One thing is clear, Isaacman is not your average boss. “One of the pitfalls of some former NASA administrations is that they showed too much respect for internal processes and agency structure that undermined decision-making and operations,” said Casey Drier, chief of space policy at The Planetary Society, a nonprofit organization that advocates for space exploration and study. “Isaacman has positioned himself as the opposite of that. Obviously, that’s something that could lead to a lot of political and congressional challenges if done too much.”

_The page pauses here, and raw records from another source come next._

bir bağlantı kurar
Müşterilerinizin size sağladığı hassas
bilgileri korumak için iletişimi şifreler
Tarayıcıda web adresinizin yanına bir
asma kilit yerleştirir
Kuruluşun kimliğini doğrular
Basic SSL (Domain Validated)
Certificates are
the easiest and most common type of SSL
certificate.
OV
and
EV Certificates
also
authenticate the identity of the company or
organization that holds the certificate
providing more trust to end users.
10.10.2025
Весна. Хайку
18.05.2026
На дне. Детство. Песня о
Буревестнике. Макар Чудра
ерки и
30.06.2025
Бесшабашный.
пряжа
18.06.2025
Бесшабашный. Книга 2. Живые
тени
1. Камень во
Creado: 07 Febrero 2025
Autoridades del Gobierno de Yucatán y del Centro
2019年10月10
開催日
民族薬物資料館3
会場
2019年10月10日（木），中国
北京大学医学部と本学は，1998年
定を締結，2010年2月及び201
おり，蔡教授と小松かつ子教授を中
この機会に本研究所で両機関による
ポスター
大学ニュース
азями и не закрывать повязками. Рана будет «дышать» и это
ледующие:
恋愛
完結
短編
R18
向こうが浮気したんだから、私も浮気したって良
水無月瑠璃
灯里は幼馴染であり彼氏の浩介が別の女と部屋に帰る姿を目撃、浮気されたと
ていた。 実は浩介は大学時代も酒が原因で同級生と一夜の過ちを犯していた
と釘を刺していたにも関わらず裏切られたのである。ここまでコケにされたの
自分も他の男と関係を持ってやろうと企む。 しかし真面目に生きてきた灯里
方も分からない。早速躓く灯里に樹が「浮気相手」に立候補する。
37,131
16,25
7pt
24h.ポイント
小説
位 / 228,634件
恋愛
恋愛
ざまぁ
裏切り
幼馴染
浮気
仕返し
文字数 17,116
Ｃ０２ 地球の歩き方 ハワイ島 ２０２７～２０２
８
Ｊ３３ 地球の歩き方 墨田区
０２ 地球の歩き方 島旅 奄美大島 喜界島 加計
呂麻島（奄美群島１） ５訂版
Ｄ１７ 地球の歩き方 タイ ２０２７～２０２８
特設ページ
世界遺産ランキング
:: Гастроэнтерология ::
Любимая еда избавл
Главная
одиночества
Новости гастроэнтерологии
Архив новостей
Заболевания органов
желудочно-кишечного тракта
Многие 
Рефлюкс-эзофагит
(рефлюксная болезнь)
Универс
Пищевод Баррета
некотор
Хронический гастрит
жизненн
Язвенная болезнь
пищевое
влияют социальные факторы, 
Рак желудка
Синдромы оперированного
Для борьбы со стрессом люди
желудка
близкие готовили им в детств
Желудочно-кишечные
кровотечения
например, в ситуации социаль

Even if Isaacman doesn’t follow through on any of the proposals made in Project Athena, there’s only so much a NASA administrator — even one sympathetic to the government employees working under him — can do.

“Once the budget request is out in the open, everyone in charge has to defend it. Anything they do has to be internal and secret,” explained Drier. “He did not criticize the administration during his hearing. He comes very late in the budget process.”

Much of NASA’s future will depend on the White House’s Office of Management and Budget (OMB), which is responsible for carrying out the president’s executive agenda. As a direct result of guidance issued by OMB this summer, NASA awarded 25 percent fewer new grants in 2025 than it did on average between 2020 and 2024.

“OMB has added layers of requirements that scientists now have to go through in order to use the money they’ve already been allocated. The administration has worked against their stated goals of efficiency,” said Drier. “Isaacman can’t solve that himself. He can’t tell OMB what to do. That’s going to be a big challenge.”

To top it all off, NASA still doesn’t have a budget for the full year of 2026. Congress has until January 30 to fund NASA and the rest of the federal government before the temporary funding bill passed on November 12 expires.

There are reasons for cautious optimism. Publicly, the House and Senate have come out against Trump’s budget cuts. And other science missions that had to be canceled, such as OSIRIS-APEX, have been approved for another full year of operation.

What NASA needs now is someone who will, as Drier says, “not forcefully represent” the agency in any way. Whether that is Jared Isaacman remains to be seen.